Posted 7/25/2012 11:07am by Judy Lessler.

Farm News.  Here is a short history of some of the tomatoes in your box.  It does not go into how, over the centuries, tomatoes were nurtured into the luscious fruit that we have today or what the farmers that grew the seed did to get the seeds to us.  It just covers what has happened here at Harland’s Creek Farm. 

Last January we ordered seeds and made a planting plan.  On March 27, we prepared some seeding trays with a mixture of peat moss, vermiculite, compost, and an organic fertilizer called Plantone and put two tomato seeds in each cell of the tray.  We sat these in our germinating box.  This is a box filled with sand in which we have imbedded heating cables in a serpentine pattern.  We keep the sand wet so that heat is conducted throughout the entire box.

When the tomatoes germinated, we removed them from the heated sand boxes and placed them on the tables in the greenhouse.  When they were about 2 inches tall, we cut away one of the plants, if both had germinated.  Then these trays were set in front of a fan to help harden the stems.  They were watered 2 or 3 times per day as needed, and when we watered them, we also gently brushed our hands across the tops to further harden them. After about 4 weeks they were moved outside to a protected area so that they would have more exposure to the weather and get sturdy enough to go to the field.  Meanwhile we were developing the field infrastructure. 

Tomatoes need support in the field.  At Harland’s Creek Farm we use tomato cages and these are supported by two wires that run from cedar posts that we bury into the ground about three feet.  We add nutrients to the soil and cover the soil with landscape cloth to prevent weeds.  On the day of planting, the tomatoes are dipped into a solution of fish emulsion to give them a nitrogen boost before they go out to the field.  We plant them in holes in the landscape cloth and put a tomato cage over them.  When a bed is complete, we run two heavy wires through all of the cages at about 4 feet and 5.5 feet off the ground.  We use two wires so as to not have a pivot point that could blow the entire structure over during a high wind. 

 Your tomatoes have grown and survived rain, heat, wind, and a little bit of hail.
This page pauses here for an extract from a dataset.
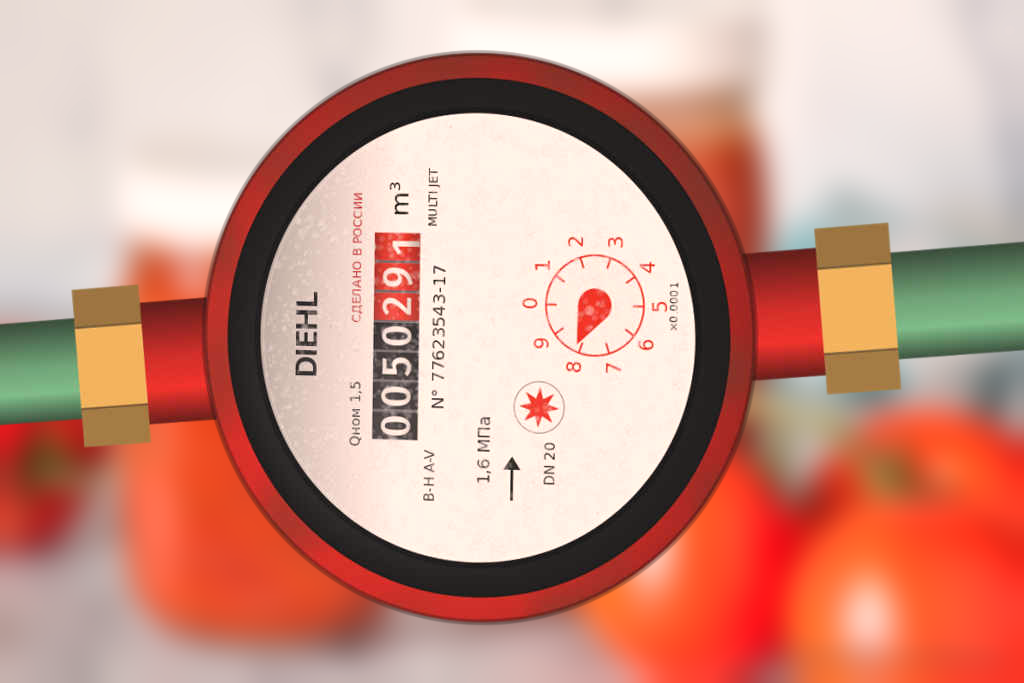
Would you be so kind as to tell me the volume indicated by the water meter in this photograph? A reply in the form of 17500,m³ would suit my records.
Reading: 50.2908,m³
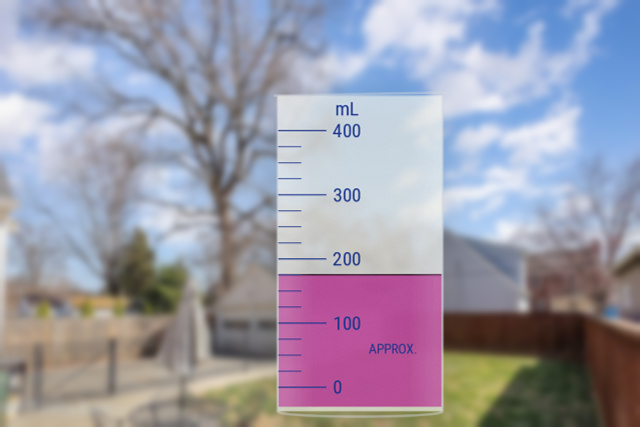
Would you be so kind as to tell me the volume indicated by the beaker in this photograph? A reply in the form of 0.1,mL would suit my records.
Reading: 175,mL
We pick them every day or every two days depending on the weather.  After they are picked they are wiped clean and identify what we call “farmer tomatoes”.  Farmer tomatoes are those blemishes or wet cracks but with lots of parts that can still be eaten.  We try to get them to you in 3 to 5 days.  While they are waiting to make the trip to your house, they are stored in a cool room that is kept at 68 degrees.